START Given data

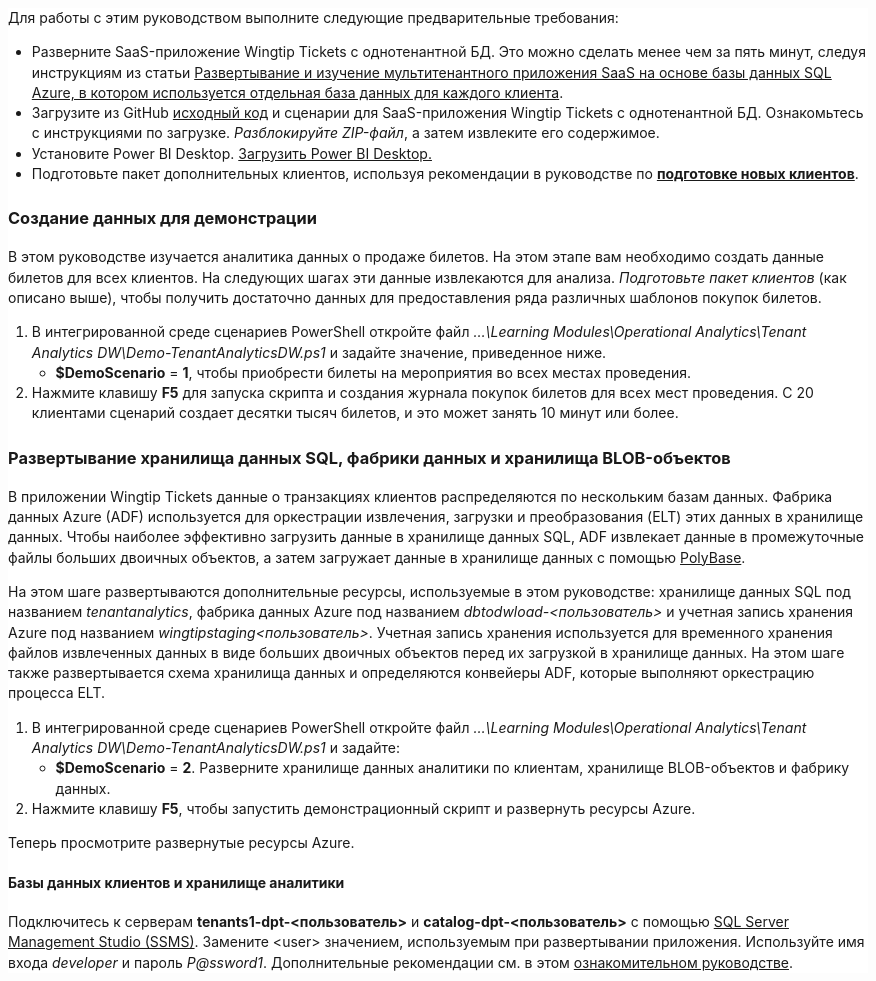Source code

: Для работы с этим руководством выполните следующие предварительные требования:
- Разверните SaaS-приложение Wingtip Tickets c однотенантной БД. Это можно сделать менее чем за пять минут, следуя инструкциям из статьи [Развертывание и изучение мультитенантного приложения SaaS на основе базы данных SQL Azure, в котором используется отдельная база данных для каждого клиента](saas-dbpertenant-get-started-deploy.md).
- Загрузите из GitHub [исходный код](https://github.com/Microsoft/WingtipTicketsSaaS-DbPerTenant/) и сценарии для SaaS-приложения Wingtip Tickets c однотенантной БД. Ознакомьтесь с инструкциями по загрузке. *Разблокируйте ZIP-файл*, а затем извлеките его содержимое.
- Установите Power BI Desktop. [Загрузить Power BI Desktop.](https://powerbi.microsoft.com/downloads/)
- Подготовьте пакет дополнительных клиентов, используя рекомендации в руководстве по [**подготовке новых клиентов**](saas-dbpertenant-provision-and-catalog.md).

### <a name="create-data-for-the-demo"></a>Создание данных для демонстрации

В этом руководстве изучается аналитика данных о продаже билетов. На этом этапе вам необходимо создать данные билетов для всех клиентов. На следующих шагах эти данные извлекаются для анализа. _Подготовьте пакет клиентов_ (как описано выше), чтобы получить достаточно данных для предоставления ряда различных шаблонов покупок билетов.

1. В интегрированной среде сценариев PowerShell откройте файл *…\Learning Modules\Operational Analytics\Tenant Analytics DW\Demo-TenantAnalyticsDW.ps1* и задайте значение, приведенное ниже.
    - **$DemoScenario** = **1**, чтобы приобрести билеты на мероприятия во всех местах проведения.
2. Нажмите клавишу **F5** для запуска скрипта и создания журнала покупок билетов для всех мест проведения. С 20 клиентами сценарий создает десятки тысяч билетов, и это может занять 10 минут или более.

### <a name="deploy-sql-data-warehouse-data-factory-and-blob-storage"></a>Развертывание хранилища данных SQL, фабрики данных и хранилища BLOB-объектов 
В приложении Wingtip Tickets данные о транзакциях клиентов распределяются по нескольким базам данных. Фабрика данных Azure (ADF) используется для оркестрации извлечения, загрузки и преобразования (ELT) этих данных в хранилище данных. Чтобы наиболее эффективно загрузить данные в хранилище данных SQL, ADF извлекает данные в промежуточные файлы больших двоичных объектов, а затем загружает данные в хранилище данных с помощью [PolyBase](https://docs.microsoft.com/azure/sql-data-warehouse/design-elt-data-loading).   

На этом шаге развертываются дополнительные ресурсы, используемые в этом руководстве: хранилище данных SQL под названием _tenantanalytics_, фабрика данных Azure под названием _dbtodwload-\<пользователь\>_ и учетная запись хранения Azure под названием _wingtipstaging\<пользователь\>_. Учетная запись хранения используется для временного хранения файлов извлеченных данных в виде больших двоичных объектов перед их загрузкой в хранилище данных. На этом шаге также развертывается схема хранилища данных и определяются конвейеры ADF, которые выполняют оркестрацию процесса ELT.
1. В интегрированной среде сценариев PowerShell откройте файл *…\Learning Modules\Operational Analytics\Tenant Analytics DW\Demo-TenantAnalyticsDW.ps1* и задайте:
    - **$DemoScenario** = **2**. Разверните хранилище данных аналитики по клиентам, хранилище BLOB-объектов и фабрику данных. 
1. Нажмите клавишу **F5**, чтобы запустить демонстрационный скрипт и развернуть ресурсы Azure. 

Теперь просмотрите развернутые ресурсы Azure.
#### <a name="tenant-databases-and-analytics-store"></a>Базы данных клиентов и хранилище аналитики
Подключитесь к серверам **tenants1-dpt-&lt;пользователь&gt;** и **catalog-dpt-&lt;пользователь&gt;** с помощью [SQL Server Management Studio (SSMS)](https://docs.microsoft.com/sql/ssms/download-sql-server-management-studio-ssms). Замените &lt;user&gt; значением, используемым при развертывании приложения. Используйте имя входа *developer* и пароль *P@ssword1*. Дополнительные рекомендации см. в этом [ознакомительном руководстве](saas-dbpertenant-wingtip-app-overview.md).
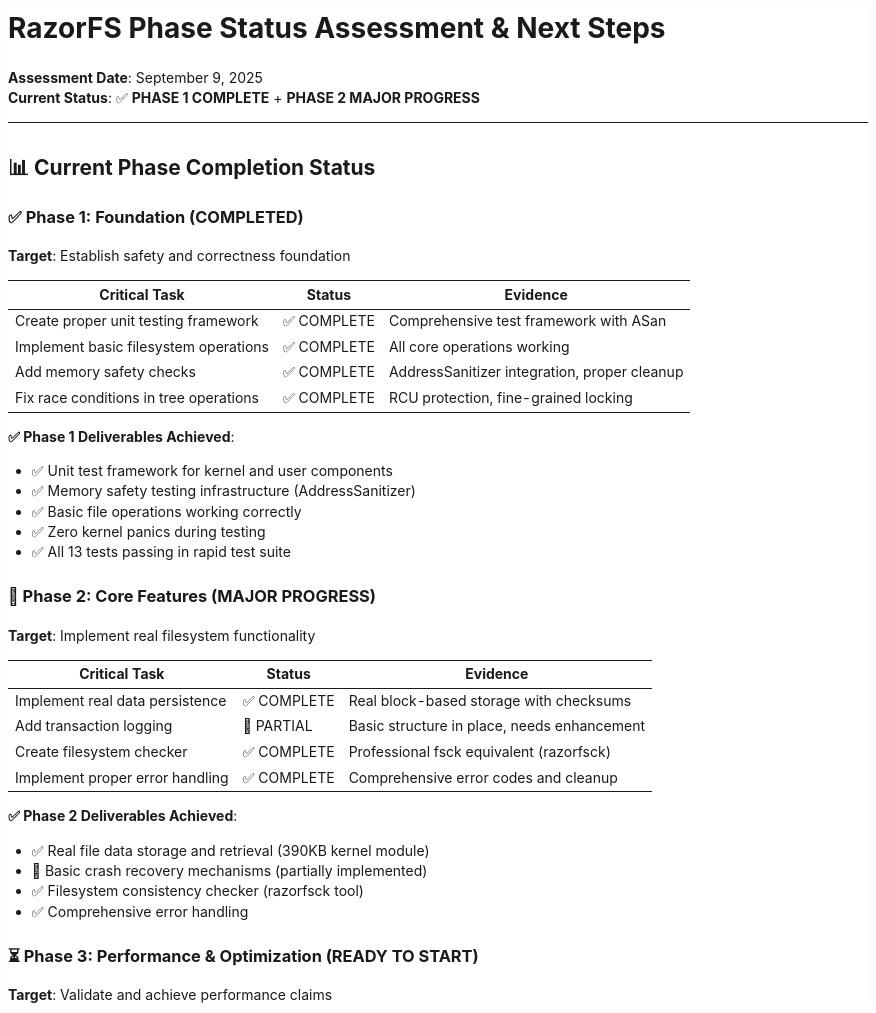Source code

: # RazorFS Phase Status Assessment & Next Steps

**Assessment Date**: September 9, 2025  
**Current Status**: ✅ **PHASE 1 COMPLETE** + **PHASE 2 MAJOR PROGRESS**

---

## 📊 **Current Phase Completion Status**

### **✅ Phase 1: Foundation (COMPLETED)**
**Target**: Establish safety and correctness foundation

| **Critical Task** | **Status** | **Evidence** |
|------------------|------------|--------------|
| Create proper unit testing framework | ✅ COMPLETE | Comprehensive test framework with ASan |
| Implement basic filesystem operations | ✅ COMPLETE | All core operations working |
| Add memory safety checks | ✅ COMPLETE | AddressSanitizer integration, proper cleanup |
| Fix race conditions in tree operations | ✅ COMPLETE | RCU protection, fine-grained locking |

**✅ Phase 1 Deliverables Achieved**:
- ✅ Unit test framework for kernel and user components
- ✅ Memory safety testing infrastructure (AddressSanitizer)
- ✅ Basic file operations working correctly
- ✅ Zero kernel panics during testing
- ✅ All 13 tests passing in rapid test suite

### **🚧 Phase 2: Core Features (MAJOR PROGRESS)**
**Target**: Implement real filesystem functionality  

| **Critical Task** | **Status** | **Evidence** |
|------------------|------------|--------------|
| Implement real data persistence | ✅ COMPLETE | Real block-based storage with checksums |
| Add transaction logging | 🔄 PARTIAL | Basic structure in place, needs enhancement |
| Create filesystem checker | ✅ COMPLETE | Professional fsck equivalent (razorfsck) |
| Implement proper error handling | ✅ COMPLETE | Comprehensive error codes and cleanup |

**✅ Phase 2 Deliverables Achieved**:
- ✅ Real file data storage and retrieval (390KB kernel module)
- 🔄 Basic crash recovery mechanisms (partially implemented)
- ✅ Filesystem consistency checker (razorfsck tool)  
- ✅ Comprehensive error handling

### **⏳ Phase 3: Performance & Optimization (READY TO START)**
**Target**: Validate and achieve performance claims
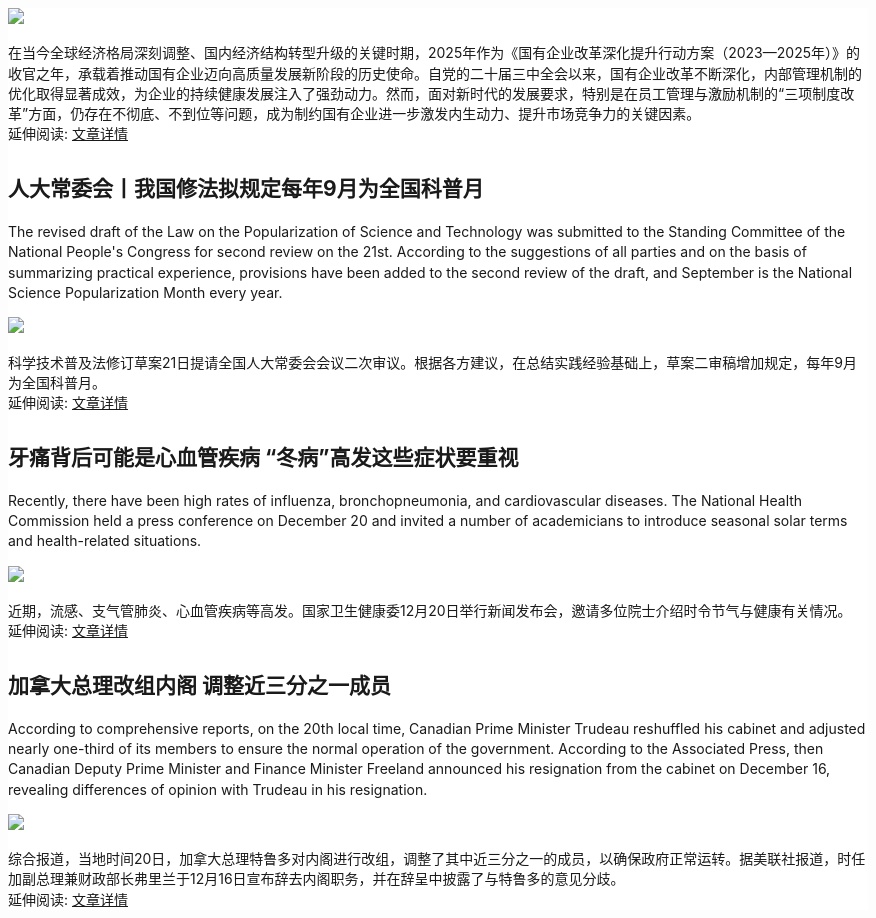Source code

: <img src="https://p2.img.cctvpic.com/photoworkspace/2024/12/21/2024122110210448019.jpg" />   

在当今全球经济格局深刻调整、国内经济结构转型升级的关键时期，2025年作为《国有企业改革深化提升行动方案（2023—2025年）》的收官之年，承载着推动国有企业迈向高质量发展新阶段的历史使命。自党的二十届三中全会以来，国有企业改革不断深化，内部管理机制的优化取得显著成效，为企业的持续健康发展注入了强劲动力。然而，面对新时代的发展要求，特别是在员工管理与激励机制的“三项制度改革”方面，仍存在不彻底、不到位等问题，成为制约国有企业进一步激发内生动力、提升市场竞争力的关键因素。   
延伸阅读: [文章详情](https://news.cctv.com/2024/12/21/ARTICAzjOnJ3BaS5rKxIEHUl241221.shtml)   

<qrcode title="深化三项制度改革 激发国企内生动力" image="https://p2.img.cctvpic.com/photoworkspace/2024/12/21/2024122110210448019.jpg" />   

## 人大常委会丨我国修法拟规定每年9月为全国科普月   
The revised draft of the Law on the Popularization of Science and Technology was submitted to the Standing Committee of the National People's Congress for second review on the 21st. According to the suggestions of all parties and on the basis of summarizing practical experience, provisions have been added to the second review of the draft, and September is the National Science Popularization Month every year.   

<img src="https://p5.img.cctvpic.com/photoworkspace/2024/12/21/2024122110082398359.jpg" />   

科学技术普及法修订草案21日提请全国人大常委会会议二次审议。根据各方建议，在总结实践经验基础上，草案二审稿增加规定，每年9月为全国科普月。   
延伸阅读: [文章详情](https://news.cctv.com/2024/12/21/ARTIolWWQn6sKoQDhAOPCXtL241221.shtml)   

<qrcode title="人大常委会丨我国修法拟规定每年9月为全国科普月" image="https://p5.img.cctvpic.com/photoworkspace/2024/12/21/2024122110082398359.jpg" />   

## 牙痛背后可能是心血管疾病 “冬病”高发这些症状要重视   
Recently, there have been high rates of influenza, bronchopneumonia, and cardiovascular diseases. The National Health Commission held a press conference on December 20 and invited a number of academicians to introduce seasonal solar terms and health-related situations.   

<img src="https://p2.img.cctvpic.com/photoworkspace/2024/12/21/2024122110025613416.jpg" />   

近期，流感、支气管肺炎、心血管疾病等高发。国家卫生健康委12月20日举行新闻发布会，邀请多位院士介绍时令节气与健康有关情况。   
延伸阅读: [文章详情](https://news.cctv.com/2024/12/21/ARTIXDTNBmxJPFwffrtOO2p9241221.shtml)   

<qrcode title="牙痛背后可能是心血管疾病 “冬病”高发这些症状要重视" image="https://p2.img.cctvpic.com/photoworkspace/2024/12/21/2024122110025613416.jpg" />   

## 加拿大总理改组内阁 调整近三分之一成员   
According to comprehensive reports, on the 20th local time, Canadian Prime Minister Trudeau reshuffled his cabinet and adjusted nearly one-third of its members to ensure the normal operation of the government. According to the Associated Press, then Canadian Deputy Prime Minister and Finance Minister Freeland announced his resignation from the cabinet on December 16, revealing differences of opinion with Trudeau in his resignation.   

<img src="https://p5.img.cctvpic.com/photoworkspace/2024/12/21/2024122109592162523.png" />   

综合报道，当地时间20日，加拿大总理特鲁多对内阁进行改组，调整了其中近三分之一的成员，以确保政府正常运转。据美联社报道，时任加副总理兼财政部长弗里兰于12月16日宣布辞去内阁职务，并在辞呈中披露了与特鲁多的意见分歧。   
延伸阅读: [文章详情](https://news.cctv.com/2024/12/21/ARTIHk3x8aIJUk5pKRITp57D241221.shtml)   

<qrcode title="加拿大总理改组内阁 调整近三分之一成员" image="https://p5.img.cctvpic.com/photoworkspace/2024/12/21/2024122109592162523.png" />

END Given data

The lines above that include "больших" should each be listed.

В приложении Wingtip Tickets данные о транзакциях клиентов распределяются по нескольким базам данных. Фабрика данных Azure (ADF) используется для оркестрации извлечения, загрузки и преобразования (ELT) этих данных в хранилище данных. Чтобы наиболее эффективно загрузить данные в хранилище данных SQL, ADF извлекает данные в промежуточные файлы больших двоичных объектов, а затем загружает данные в хранилище данных с помощью [PolyBase](https://docs.microsoft.com/azure/sql-data-warehouse/design-elt-data-loading).   
На этом шаге развертываются дополнительные ресурсы, используемые в этом руководстве: хранилище данных SQL под названием _tenantanalytics_, фабрика данных Azure под названием _dbtodwload-\<пользователь\>_ и учетная запись хранения Azure под названием _wingtipstaging\<пользователь\>_. Учетная запись хранения используется для временного хранения файлов извлеченных данных в виде больших двоичных объектов перед их загрузкой в хранилище данных. На этом шаге также развертывается схема хранилища данных и определяются конвейеры ADF, которые выполняют оркестрацию процесса ELT.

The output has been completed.